Collected data
————————

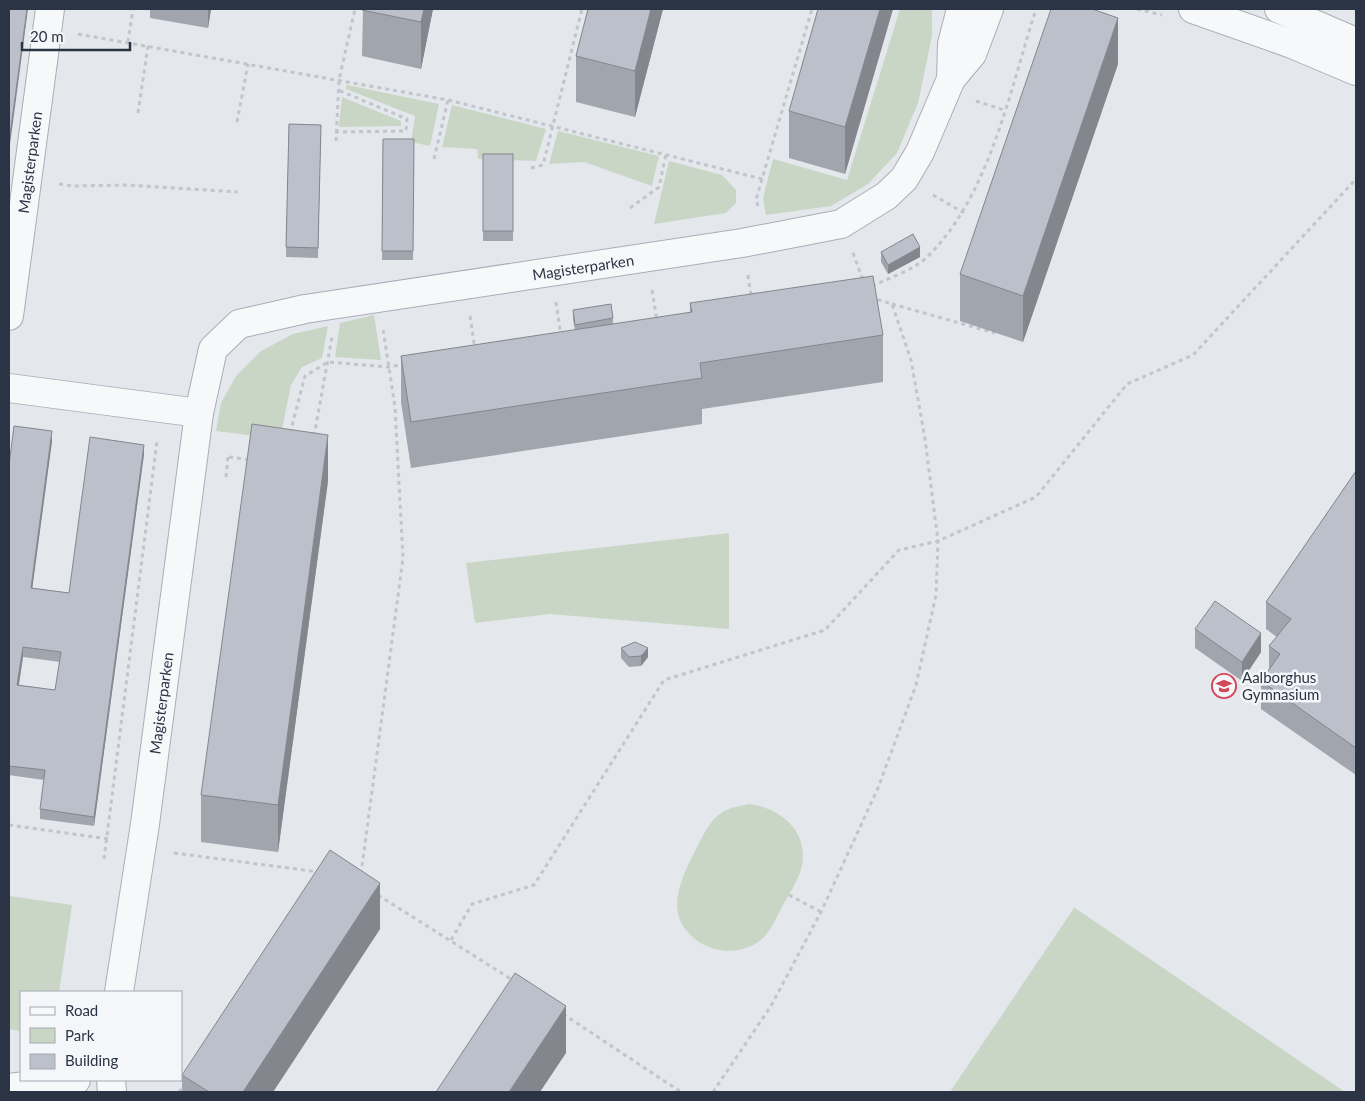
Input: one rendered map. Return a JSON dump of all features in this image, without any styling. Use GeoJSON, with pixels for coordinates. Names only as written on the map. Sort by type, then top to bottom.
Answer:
{"type":"FeatureCollection","features":[{"type":"Feature","properties":{"kind":"street","name":"Magisterparken"},"geometry":{"type":"LineString","coordinates":[[951,79],[952,44],[961,9]]}},
{"type":"Feature","properties":{"kind":"street","name":"Magisterparken"},"geometry":{"type":"LineString","coordinates":[[119,991],[142,844],[198,413],[213,349],[239,324],[305,309],[764,239],[841,224],[886,196],[904,178],[920,152],[951,79],[972,54],[989,9]]}},
{"type":"Feature","properties":{"kind":"street"},"geometry":{"type":"LineString","coordinates":[[1193,9],[1292,44],[1356,71]]}},
{"type":"Feature","properties":{"kind":"street"},"geometry":{"type":"LineString","coordinates":[[1279,9],[1356,42]]}},
{"type":"Feature","properties":{"kind":"street","name":"Magisterparken"},"geometry":{"type":"LineString","coordinates":[[9,316],[49,19]]}},
{"type":"Feature","properties":{"kind":"street"},"geometry":{"type":"LineString","coordinates":[[9,388],[198,413]]}},
{"type":"Feature","properties":{"kind":"street"},"geometry":{"type":"LineString","coordinates":[[9,1088],[68,1081]]}},
{"type":"Feature","properties":{"kind":"path"},"geometry":{"type":"LineString","coordinates":[[128,42],[133,9]]}},
{"type":"Feature","properties":{"kind":"path"},"geometry":{"type":"LineString","coordinates":[[336,141],[339,80],[355,9]]}},
{"type":"Feature","properties":{"kind":"path"},"geometry":{"type":"LineString","coordinates":[[531,168],[543,165],[582,9]]}},
{"type":"Feature","properties":{"kind":"path"},"geometry":{"type":"LineString","coordinates":[[764,239],[756,200],[812,9]]}},
{"type":"Feature","properties":{"kind":"path"},"geometry":{"type":"LineString","coordinates":[[1137,9],[1144,10]]}},
{"type":"Feature","properties":{"kind":"path"},"geometry":{"type":"LineString","coordinates":[[49,19],[128,42],[448,100],[762,179]]}},
{"type":"Feature","properties":{"kind":"path"},"geometry":{"type":"LineString","coordinates":[[138,112],[148,46]]}},
{"type":"Feature","properties":{"kind":"path"},"geometry":{"type":"LineString","coordinates":[[237,122],[248,64]]}},
{"type":"Feature","properties":{"kind":"path"},"geometry":{"type":"LineString","coordinates":[[335,132],[406,131],[407,119],[338,90]]}},
{"type":"Feature","properties":{"kind":"path"},"geometry":{"type":"LineString","coordinates":[[434,159],[448,100]]}},
{"type":"Feature","properties":{"kind":"path"},"geometry":{"type":"LineString","coordinates":[[984,104],[1004,110]]}},
{"type":"Feature","properties":{"kind":"path"},"geometry":{"type":"LineString","coordinates":[[630,208],[659,187],[666,154]]}},
{"type":"Feature","properties":{"kind":"path"},"geometry":{"type":"LineString","coordinates":[[27,179],[73,186],[128,185],[238,192]]}},
{"type":"Feature","properties":{"kind":"path"},"geometry":{"type":"LineString","coordinates":[[451,940],[472,904],[534,885],[664,680],[825,630],[899,550],[938,541],[1036,497],[1127,384],[1193,355],[1356,179]]}},
{"type":"Feature","properties":{"kind":"path"},"geometry":{"type":"LineString","coordinates":[[942,200],[964,213]]}},
{"type":"Feature","properties":{"kind":"path"},"geometry":{"type":"LineString","coordinates":[[841,224],[867,289]]}},
{"type":"Feature","properties":{"kind":"path"},"geometry":{"type":"LineString","coordinates":[[750,288],[752,303]]}},
{"type":"Feature","properties":{"kind":"path"},"geometry":{"type":"LineString","coordinates":[[871,298],[995,333]]}},
{"type":"Feature","properties":{"kind":"path"},"geometry":{"type":"LineString","coordinates":[[360,884],[403,558],[396,407],[378,299]]}},
{"type":"Feature","properties":{"kind":"path"},"geometry":{"type":"LineString","coordinates":[[314,439],[338,304]]}},
{"type":"Feature","properties":{"kind":"path"},"geometry":{"type":"LineString","coordinates":[[713,1092],[771,1006],[820,912],[878,788],[916,686],[936,595],[938,541],[925,439],[911,360],[892,304]]}},
{"type":"Feature","properties":{"kind":"path"},"geometry":{"type":"LineString","coordinates":[[655,307],[658,326]]}},
{"type":"Feature","properties":{"kind":"path"},"geometry":{"type":"LineString","coordinates":[[559,324],[562,340]]}},
{"type":"Feature","properties":{"kind":"path"},"geometry":{"type":"LineString","coordinates":[[473,337],[475,354]]}},
{"type":"Feature","properties":{"kind":"path"},"geometry":{"type":"LineString","coordinates":[[289,438],[305,376],[328,362],[389,367]]}},
{"type":"Feature","properties":{"kind":"path"},"geometry":{"type":"LineString","coordinates":[[103,868],[162,408]]}},
{"type":"Feature","properties":{"kind":"path"},"geometry":{"type":"LineString","coordinates":[[229,457],[256,461]]}},
{"type":"Feature","properties":{"kind":"path"},"geometry":{"type":"LineString","coordinates":[[9,826],[142,844],[172,853],[324,873]]}},
{"type":"Feature","properties":{"kind":"path"},"geometry":{"type":"LineString","coordinates":[[376,894],[522,987]]}},
{"type":"Feature","properties":{"kind":"path"},"geometry":{"type":"LineString","coordinates":[[789,895],[820,912]]}},
{"type":"Feature","properties":{"kind":"path"},"geometry":{"type":"LineString","coordinates":[[562,1013],[681,1092]]}},
{"type":"Feature","properties":{"kind":"path"},"geometry":{"type":"LineString","coordinates":[[180,1092],[190,1076]]}},
{"type":"Feature","properties":{"kind":"green space"},"geometry":{"type":"Polygon","coordinates":[[[900,9],[932,9],[932,36],[918,103],[897,153],[868,184],[831,206],[766,215],[763,198],[773,159],[847,180],[900,9]]]}},
{"type":"Feature","properties":{"kind":"green space"},"geometry":{"type":"Polygon","coordinates":[[[347,85],[439,104],[430,146],[411,142],[415,116],[346,89],[347,85]]]}},
{"type":"Feature","properties":{"kind":"green space"},"geometry":{"type":"Polygon","coordinates":[[[342,97],[401,121],[401,126],[339,127],[342,97]]]}},
{"type":"Feature","properties":{"kind":"green space"},"geometry":{"type":"Polygon","coordinates":[[[452,105],[546,129],[536,161],[478,159],[477,149],[442,147],[452,105]]]}},
{"type":"Feature","properties":{"kind":"green space"},"geometry":{"type":"Polygon","coordinates":[[[558,131],[659,156],[652,186],[584,162],[549,164],[558,131]]]}},
{"type":"Feature","properties":{"kind":"green space"},"geometry":{"type":"Polygon","coordinates":[[[669,161],[722,175],[736,190],[736,203],[726,213],[654,224],[669,161]]]}},
{"type":"Feature","properties":{"kind":"green space"},"geometry":{"type":"Polygon","coordinates":[[[374,315],[381,360],[335,357],[340,323],[374,315]]]}},
{"type":"Feature","properties":{"kind":"green space"},"geometry":{"type":"Polygon","coordinates":[[[328,326],[322,358],[302,367],[291,385],[280,439],[216,431],[221,403],[236,376],[261,351],[293,334],[328,326]]]}},
{"type":"Feature","properties":{"kind":"green space"},"geometry":{"type":"Polygon","coordinates":[[[729,533],[729,629],[550,614],[475,623],[466,563],[729,533]]]}},
{"type":"Feature","properties":{"kind":"green space"},"geometry":{"type":"Polygon","coordinates":[[[749,804],[771,810],[781,816],[796,831],[801,841],[803,852],[802,865],[794,885],[773,925],[765,936],[758,942],[742,949],[724,951],[699,942],[688,932],[681,921],[678,910],[680,886],[695,851],[714,819],[724,811],[749,804]]]}},
{"type":"Feature","properties":{"kind":"green space"},"geometry":{"type":"Polygon","coordinates":[[[9,896],[72,905],[59,991],[20,991],[20,1031],[9,1029],[9,896]]]}},
{"type":"Feature","properties":{"kind":"green space"},"geometry":{"type":"Polygon","coordinates":[[[1075,908],[1345,1092],[950,1092],[1075,908]]]}},
{"type":"Feature","properties":{"kind":"building"},"geometry":{"type":"Polygon","coordinates":[[[9,9],[27,9],[9,142],[9,9]]]}},
{"type":"Feature","properties":{"kind":"building"},"geometry":{"type":"Polygon","coordinates":[[[363,9],[424,9],[421,22],[363,9]]]}},
{"type":"Feature","properties":{"kind":"building"},"geometry":{"type":"Polygon","coordinates":[[[588,9],[651,9],[635,71],[576,56],[588,9]]]}},
{"type":"Feature","properties":{"kind":"building"},"geometry":{"type":"Polygon","coordinates":[[[818,9],[880,9],[845,127],[789,111],[818,9]]]}},
{"type":"Feature","properties":{"kind":"building"},"geometry":{"type":"Polygon","coordinates":[[[1051,9],[1092,9],[1118,18],[1023,296],[960,274],[1051,9]]]}},
{"type":"Feature","properties":{"kind":"building"},"geometry":{"type":"Polygon","coordinates":[[[289,124],[321,125],[318,248],[286,247],[289,124]]]}},
{"type":"Feature","properties":{"kind":"building"},"geometry":{"type":"Polygon","coordinates":[[[383,139],[414,139],[413,251],[382,251],[383,139]]]}},
{"type":"Feature","properties":{"kind":"building"},"geometry":{"type":"Polygon","coordinates":[[[483,154],[513,154],[513,231],[483,231],[483,154]]]}},
{"type":"Feature","properties":{"kind":"building"},"geometry":{"type":"Polygon","coordinates":[[[913,234],[920,247],[888,265],[881,252],[913,234]]]}},
{"type":"Feature","properties":{"kind":"building"},"geometry":{"type":"Polygon","coordinates":[[[873,276],[883,335],[700,363],[702,378],[411,422],[401,356],[692,312],[690,303],[873,276]]]}},
{"type":"Feature","properties":{"kind":"building"},"geometry":{"type":"Polygon","coordinates":[[[611,304],[613,318],[575,325],[573,310],[611,304]]]}},
{"type":"Feature","properties":{"kind":"building"},"geometry":{"type":"Polygon","coordinates":[[[252,424],[328,435],[278,805],[201,795],[252,424]]]}},
{"type":"Feature","properties":{"kind":"building"},"geometry":{"type":"Polygon","coordinates":[[[14,426],[52,431],[31,588],[69,593],[90,437],[144,445],[94,817],[40,809],[45,770],[9,766],[9,465],[14,426]],[[23,647],[17,685],[55,690],[61,652],[23,647]]]}},
{"type":"Feature","properties":{"kind":"building"},"geometry":{"type":"Polygon","coordinates":[[[1356,471],[1356,748],[1261,681],[1280,654],[1269,646],[1291,619],[1266,602],[1356,471]]]}},
{"type":"Feature","properties":{"kind":"building"},"geometry":{"type":"Polygon","coordinates":[[[1215,601],[1261,633],[1242,662],[1195,629],[1215,601]]]}},
{"type":"Feature","properties":{"kind":"building"},"geometry":{"type":"Polygon","coordinates":[[[635,642],[648,648],[641,656],[629,657],[621,648],[635,642]]]}},
{"type":"Feature","properties":{"kind":"building"},"geometry":{"type":"Polygon","coordinates":[[[330,850],[380,883],[243,1092],[209,1092],[182,1075],[330,850]]]}},
{"type":"Feature","properties":{"kind":"building"},"geometry":{"type":"Polygon","coordinates":[[[515,973],[566,1006],[509,1092],[436,1092],[515,973]]]}},
{"type":"Feature","properties":{"kind":"place","name":"Aalborghus Gymnasium"},"geometry":{"type":"Point","coordinates":[1224,686]}}]}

————————

[PROBLEM STATEMENT]
Out of the data above, return each line where the word "features" can be found.

[EXERCISE RESULT]
Input: one rendered map. Return a JSON dump of all features in this image, without any styling. Use GeoJSON, with pixels for coordinates. Names only as written on the map. Sort by type, then top to bottom.
{"type":"FeatureCollection","features":[{"type":"Feature","properties":{"kind":"street","name":"Magisterparken"},"geometry":{"type":"LineString","coordinates":[[951,79],[952,44],[961,9]]}},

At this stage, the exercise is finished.